■ INSTRUCTIONS TO FOLLOW ■
Convert each line of the listing below into a JSON list of strings, one string per line, leaving out any blank lines.

Transcribed page contents:
◇ ◇ ◇
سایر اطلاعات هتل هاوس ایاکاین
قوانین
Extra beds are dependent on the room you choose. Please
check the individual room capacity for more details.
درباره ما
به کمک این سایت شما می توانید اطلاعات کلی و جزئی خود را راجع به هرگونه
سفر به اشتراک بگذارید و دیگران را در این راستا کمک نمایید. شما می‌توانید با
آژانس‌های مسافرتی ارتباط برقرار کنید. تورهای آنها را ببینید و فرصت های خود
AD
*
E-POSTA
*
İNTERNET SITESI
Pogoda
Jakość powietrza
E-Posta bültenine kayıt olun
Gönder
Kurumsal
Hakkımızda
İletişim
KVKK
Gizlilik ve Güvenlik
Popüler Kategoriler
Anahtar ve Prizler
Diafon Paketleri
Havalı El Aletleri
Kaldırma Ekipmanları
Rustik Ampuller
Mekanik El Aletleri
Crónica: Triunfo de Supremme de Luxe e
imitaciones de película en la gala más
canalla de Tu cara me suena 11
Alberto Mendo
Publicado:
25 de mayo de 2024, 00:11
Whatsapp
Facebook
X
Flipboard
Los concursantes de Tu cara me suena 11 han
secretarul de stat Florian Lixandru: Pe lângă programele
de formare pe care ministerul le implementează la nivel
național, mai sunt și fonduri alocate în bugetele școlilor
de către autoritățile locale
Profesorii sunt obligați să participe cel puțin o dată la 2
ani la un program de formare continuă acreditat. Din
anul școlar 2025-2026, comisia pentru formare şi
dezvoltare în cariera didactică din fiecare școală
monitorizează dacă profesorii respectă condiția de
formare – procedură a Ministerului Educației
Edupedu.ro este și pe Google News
◇ ◇ ◇
■ TASK OUTPUT ■
[
  "سایر اطلاعات هتل هاوس ایاکاین",
  "قوانین",
  "Extra beds are dependent on the room you choose. Please",
  "check the individual room capacity for more details.",
  "درباره ما",
  "به کمک این سایت شما می توانید اطلاعات کلی و جزئی خود را راجع به هرگونه",
  "سفر به اشتراک بگذارید و دیگران را در این راستا کمک نمایید. شما می‌توانید با",
  "آژانس‌های مسافرتی ارتباط برقرار کنید. تورهای آنها را ببینید و فرصت های خود",
  "AD",
  "*",
  "E-POSTA",
  "*",
  "İNTERNET SITESI",
  "Pogoda",
  "Jakość powietrza",
  "E-Posta bültenine kayıt olun",
  "Gönder",
  "Kurumsal",
  "Hakkımızda",
  "İletişim",
  "KVKK",
  "Gizlilik ve Güvenlik",
  "Popüler Kategoriler",
  "Anahtar ve Prizler",
  "Diafon Paketleri",
  "Havalı El Aletleri",
  "Kaldırma Ekipmanları",
  "Rustik Ampuller",
  "Mekanik El Aletleri",
  "Crónica: Triunfo de Supremme de Luxe e",
  "imitaciones de película en la gala más",
  "canalla de Tu cara me suena 11",
  "Alberto Mendo",
  "Publicado:",
  "25 de mayo de 2024, 00:11",
  "Whatsapp",
  "Facebook",
  "X",
  "Flipboard",
  "Los concursantes de Tu cara me suena 11 han",
  "secretarul de stat Florian Lixandru: Pe lângă programele",
  "de formare pe care ministerul le implementează la nivel",
  "național, mai sunt și fonduri alocate în bugetele școlilor",
  "de către autoritățile locale",
  "Profesorii sunt obligați să participe cel puțin o dată la 2",
  "ani la un program de formare continuă acreditat. Din",
  "anul școlar 2025-2026, comisia pentru formare şi",
  "dezvoltare în cariera didactică din fiecare școală",
  "monitorizează dacă profesorii respectă condiția de",
  "formare – procedură a Ministerului Educației",
  "Edupedu.ro este și pe Google News"
]